» **Exercise prompt**:
Once you find the line below that has "### type 1 hyper visor", output it and every line after it exactly, stopping after the line that has "A watch landing", with no pictures.

*** Data in this exercise Section Begins ***

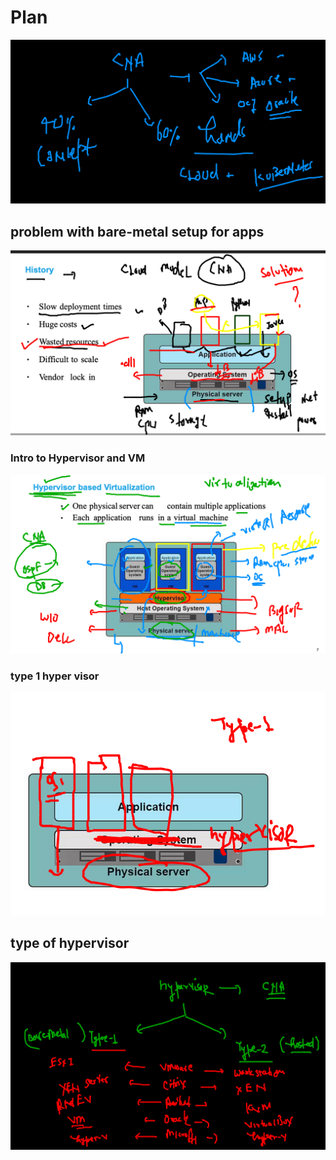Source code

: # Plan 

<img src="plan.png">

## problem with bare-metal setup for apps

<img src="bare.png">


### Intro to Hypervisor and VM 

<img src="hyper.png">

### type 1 hyper visor 

<img src="t1.png">

## type of hypervisor 

<img src="hypert.png">

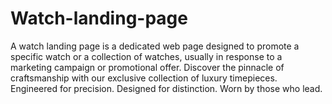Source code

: # Watch-landing-page

A watch landing page is a dedicated web page designed to promote a specific watch or a collection of watches, usually in response to a marketing campaign or promotional offer. 
   Discover the pinnacle of craftsmanship with our exclusive collection of luxury timepieces. 
      Engineered for precision. Designed for distinction. Worn by those who lead.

*** Data in this exercise Section Ends ***

» **Written answer**:
### type 1 hyper visor 

<img src="t1.png">

## type of hypervisor 

<img src="hypert.png">

Source code

: # Watch-landing-page

A watch landing page is a dedicated web page designed to promote a specific watch or a collection of watches, usually in response to a marketing campaign or promotional offer. 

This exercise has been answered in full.